Methods We performed a literature search in the Medline database and hand searched EULAR and ACR meeting abstracts to identify phase I and III confirmatory clinical trials of biosimilar drugs for the treatment of rheumatic conditions approved in the European and North-American markets. Open-label extensions involving biological switch were not included. All outcomes regarding immunogenicity were extracted (ADA, nADA and type of immunogenicity assays).
Results We screened 255 articles by title and abstract and 7 publications fulfilled our inclusion criteria. Three meeting abstracts were also included. Six studies assessed infliximab biosimilars (CT-P13 and SB2), three studies assessed etanercept biosimilars (SB4 and GP2015) and one study assessed an adalimumab biosimilar (ABP 501). All but two concerned phase III trials and seven were performed on rheumatoid arthritis patients. All biosimilars had comparable immunogenicity profiles in respect to their reference drugs, except for the etanercept biosimilar SB4, which presented significantly less ADA when compared to reference etanercept (0.7% vs 13.1% at 24 weeks and 1.0% vs 13.2% at 52 weeks, p<0.001 for both). As expected, infliximab had the highest incidence of ADA; the proportion of ADA in studies of infliximab and adalimumab was higher when compared to historical data. Only 4 studies reported nADA, which were highest in the infliximab biosimilar CT-P13 54-week study in ankylosing spondylitis patients. Electrochemiluminescence immunoassay was the preferred method to measure ADA. Table 1 summarizes the main findings in the included studies.
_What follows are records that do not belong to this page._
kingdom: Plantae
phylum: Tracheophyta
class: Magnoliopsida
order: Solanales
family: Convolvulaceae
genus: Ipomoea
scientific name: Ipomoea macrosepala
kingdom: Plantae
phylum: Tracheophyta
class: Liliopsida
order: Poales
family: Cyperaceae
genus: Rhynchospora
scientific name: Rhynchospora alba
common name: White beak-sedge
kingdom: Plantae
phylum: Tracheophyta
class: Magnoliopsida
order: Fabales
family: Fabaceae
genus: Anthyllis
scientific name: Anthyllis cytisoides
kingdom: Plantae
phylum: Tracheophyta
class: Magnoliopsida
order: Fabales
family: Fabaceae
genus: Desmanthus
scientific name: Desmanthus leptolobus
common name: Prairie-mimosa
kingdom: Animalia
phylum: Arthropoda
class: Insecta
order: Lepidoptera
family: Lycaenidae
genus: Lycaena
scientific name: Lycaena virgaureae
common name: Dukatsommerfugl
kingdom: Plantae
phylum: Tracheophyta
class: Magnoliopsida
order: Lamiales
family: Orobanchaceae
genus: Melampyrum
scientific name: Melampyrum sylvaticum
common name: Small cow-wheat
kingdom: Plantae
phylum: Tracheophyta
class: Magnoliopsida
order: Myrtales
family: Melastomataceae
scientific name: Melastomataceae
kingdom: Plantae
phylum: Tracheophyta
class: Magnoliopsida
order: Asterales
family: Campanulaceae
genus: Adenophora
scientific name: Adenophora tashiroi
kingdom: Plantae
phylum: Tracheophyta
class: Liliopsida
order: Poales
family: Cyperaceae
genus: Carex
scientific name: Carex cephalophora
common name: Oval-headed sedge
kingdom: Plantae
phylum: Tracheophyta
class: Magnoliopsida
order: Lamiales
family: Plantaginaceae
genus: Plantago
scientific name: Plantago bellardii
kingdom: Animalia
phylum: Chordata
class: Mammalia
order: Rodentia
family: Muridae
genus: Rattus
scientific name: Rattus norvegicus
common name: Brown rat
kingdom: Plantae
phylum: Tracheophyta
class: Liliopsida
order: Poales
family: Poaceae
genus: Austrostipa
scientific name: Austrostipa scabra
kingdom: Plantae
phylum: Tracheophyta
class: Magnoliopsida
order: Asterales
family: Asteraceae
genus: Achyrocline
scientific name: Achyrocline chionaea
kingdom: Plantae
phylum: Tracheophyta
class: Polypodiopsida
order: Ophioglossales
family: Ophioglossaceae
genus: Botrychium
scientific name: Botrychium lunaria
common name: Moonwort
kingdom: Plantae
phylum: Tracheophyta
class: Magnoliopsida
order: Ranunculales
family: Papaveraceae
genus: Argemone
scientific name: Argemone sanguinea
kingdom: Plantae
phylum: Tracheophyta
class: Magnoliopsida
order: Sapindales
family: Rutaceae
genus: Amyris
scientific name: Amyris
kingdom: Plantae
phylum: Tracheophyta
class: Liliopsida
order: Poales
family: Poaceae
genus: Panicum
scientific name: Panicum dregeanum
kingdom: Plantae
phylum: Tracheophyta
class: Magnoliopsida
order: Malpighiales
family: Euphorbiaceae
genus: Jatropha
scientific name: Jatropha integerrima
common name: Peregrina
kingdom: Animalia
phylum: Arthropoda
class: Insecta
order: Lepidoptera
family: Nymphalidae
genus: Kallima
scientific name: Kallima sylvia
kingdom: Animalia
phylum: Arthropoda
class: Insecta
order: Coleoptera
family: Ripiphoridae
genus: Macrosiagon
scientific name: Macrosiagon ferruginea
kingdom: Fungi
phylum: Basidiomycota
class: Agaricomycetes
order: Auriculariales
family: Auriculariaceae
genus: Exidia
Conclusions Currently approved biosimilars for the treatment of rheumatic diseases have comparable immunogenicity profiles in respect to their reference drugs. The discrepancy in ADA between SB4 and reference etanercept did not correlate with efficacy or safety and did not preclude biosimilarity, according to the regulatory agencies. The higher proportion of ADA compared to historical data may be explained by the greater sensitivity of current immunogenicity assays, such as electrochemiluminescence.